Byron Wien: Government should spend more and taper less
Macroeconomic factors are simply not strong enough to justify a tapering of asset purchases by the Federal Reserve and increased government spending is what the economy needs right now, said Byron Wien, vice chairman of Blackstone Advisory Partners.
"I don't see any reason for tapering whatsoever," Wien told "Squawk on the Street" Tuesday.
"There are no signs in terms of the macro factors that would indicate that the Fed should stop easing," he continued, pointing to the fact that the inflation target has not been hit and unemployment is still below target levels.
Wien said that he thinks the economy "needs" a continuation of easy monetary policy, because there is no fiscal stimulus helping to bolster activity. "We're totally dependent on monetary stimulus to keep this economy humming along at a modest 2 percent growth rate," he added.
Wien also thinks there is room for increased government spending, and said that it is precisely what the economy needs.
Comparing the U.S. government budget deficit to GDP in 2010 and 2013, Wien said that the U.S. government "could spend some money," focusing on job training, infrastructure, research and development—investments he believes hold the potential for future growth.
"The fiscal side would help the 80 percent" who aren't benefiting from the stock market gains and "the rise in high-end real estate prices," he said.

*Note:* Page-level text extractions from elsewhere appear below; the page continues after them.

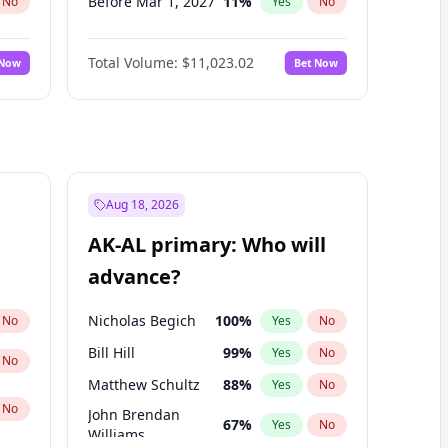
Before Mar 1, 2027
11
%
No
Yes
No
Before Jun 1, 2027
14
%
No
Yes
No
Total Volume:
$11,023.02
 Now
Bet Now
Before Aug 1, 2026
100
%
No
Yes
No
Before Jul 1, 2026
100
%
No
Yes
No
Before Jun 1, 2026
100
%
No
Yes
No
Before Nov 1, 2026
7
%
No
Yes
No
Before Sep 1, 2026
5
%
No
Yes
No
Aug 18, 2026
Before Apr 1, 2027
11
%
No
Yes
No
AK-AL primary: Who will
Before Jan 1, 2027
4
%
No
Yes
No
advance?
Before May 1, 2027
13
%
No
Yes
No
Nicholas Begich
100
%
No
Yes
No
Bill Hill
99
%
Yes
No
No
Matthew Schultz
88
%
Yes
No
No
John Brendan
67
%
Yes
No
Williams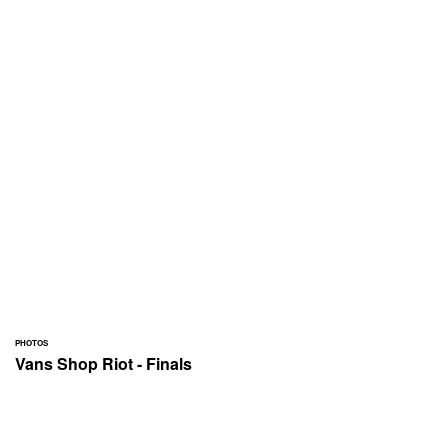
PHOTOS
Vans Shop Riot - Finals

The key is to stimulate the U.S. middle class, the middle 60 percent of Americans, "and we've got to provide incentives for them to" spend.
Wien said that despite unprecedented monetary easing, economic growth has continued to disappoint and this slack in consumer spending will be felt in the broader economy through the end of the year.
"There just isn't enough demand to absorb the amount of manufactured products that are being produced everywhere," he said, explaining his view that investors should be worried about the second half of 2013. He also expects that the S&P 500 will likely be flat by the end of the year, "but we'll probably go lower first."
Wien explained that after disappointing GDP numbers in the first half of the year as well as a host of disappointing earnings and revenue numbers from individual companies, "that usually means that more earnings trouble is ahead." Wien said that disappointing revenues is what he's "most worried" about and the market rally this year is likely to cool off in the second half.
Wien said that he's "not recommending any purchases of Treasurys," instead he recommends focusing on individual companies in the pharmaceutical and technology sectors as well as Mexico and Japan.
"There are plenty of places to go," he said.